Despite Alston’s assurances, at least one National Party MP reserved the right to cross the floor and vote against the Bill, while others claimed the cash injection was the “minimal amount needed”. The opposition was only finally quelled when the gathering was informed that the sale was “inevitable” and that a “future proofing” fund, supposedly to ensure high-speed digital services were widely available in rural areas, was tied to full privatisation.
Communications Minister Richard Alston attempted to downplay the depth of the divisions claiming: “Whilst I’m sure there will continue to be pockets of resistance, I think the overwhelming sentiment in the joint party room...was that the service levels (in rural areas) have increased out of sight.”
This was not the sentiment, however, in the party’s ranks. The decision to support the sale of Telstra quickly re-ignited a furor that had been simmering just below the surface. July saw a flood of public condemnations by National state branches and leading state party figures, including accusations that the national leadership and federal MPs had “sold out” the party’s rural based supporters.
On July 12, despite attempts by National Party federal president Helen Dickie to appease delegates, the party’s South Australian (SA) branch conference overwhelmingly voted against the Telstra sale, putting the state organisation in direct conflict with its federal counterpart. The SA president Robin Dixon-Thompson warned, “If they (the federal leadership) think it is going to be a smooth ride, they are in for a big shock.”
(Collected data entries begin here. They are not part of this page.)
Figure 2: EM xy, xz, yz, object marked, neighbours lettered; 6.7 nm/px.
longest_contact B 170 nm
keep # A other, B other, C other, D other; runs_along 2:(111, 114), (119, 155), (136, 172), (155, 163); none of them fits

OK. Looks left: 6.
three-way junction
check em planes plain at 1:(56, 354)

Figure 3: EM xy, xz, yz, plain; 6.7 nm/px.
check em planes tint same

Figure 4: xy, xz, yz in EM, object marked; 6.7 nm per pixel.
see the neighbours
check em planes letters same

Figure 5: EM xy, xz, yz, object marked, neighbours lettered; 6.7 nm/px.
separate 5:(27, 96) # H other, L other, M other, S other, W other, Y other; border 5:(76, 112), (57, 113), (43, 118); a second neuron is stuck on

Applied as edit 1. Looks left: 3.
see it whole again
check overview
Queensland branch leader Lawrence Springborg threatened a similar outcome at the Queensland conference, warning that opposition in that state “was stronger than ever”. “The mood I’ve picked up around Queensland has actually reinforced my opposition to the sale,” he said.
On July 22, president of the 13,500-member Australian NSW Farmers Association Mal Peters slammed the sale saying, “probably 80 to 85 percent of people at most meetings I go to are opposed to it. A lot of people have still got lousy services”. He pointed out that the opportunity to “expand the value of Australian farming” depended on the provision of up-to-date technology and warned that the sale of Telstra “could destroy our ability to bring back capital, productivity and people to agriculture”.
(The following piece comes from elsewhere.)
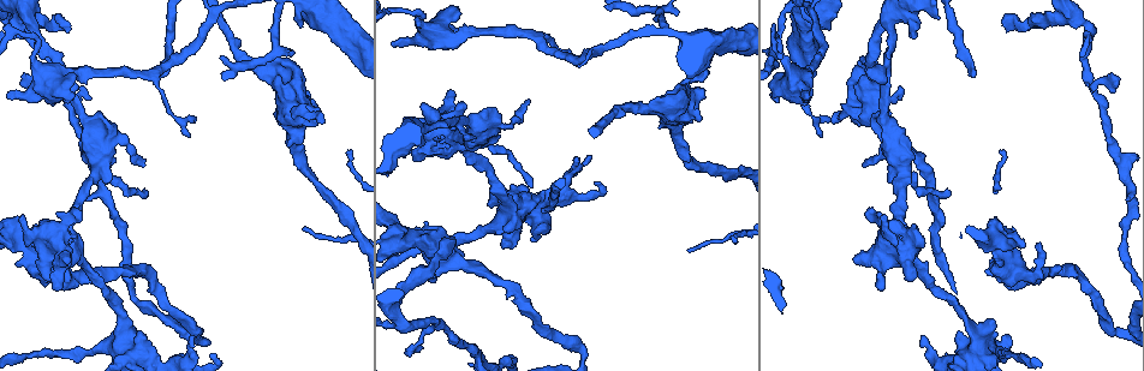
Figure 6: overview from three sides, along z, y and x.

Despite the sops presently being handed out, and government “guarantees” that services will be maintained and upgraded by a fully privatised Telstra, these will rapidly evaporate once the sale is finally pushed through. Under the new conditions, the provision of communications, like all other services, will be determined solely on the basis of their potential to return ever-greater profits and fuel increasing dividends for a handful of large investors.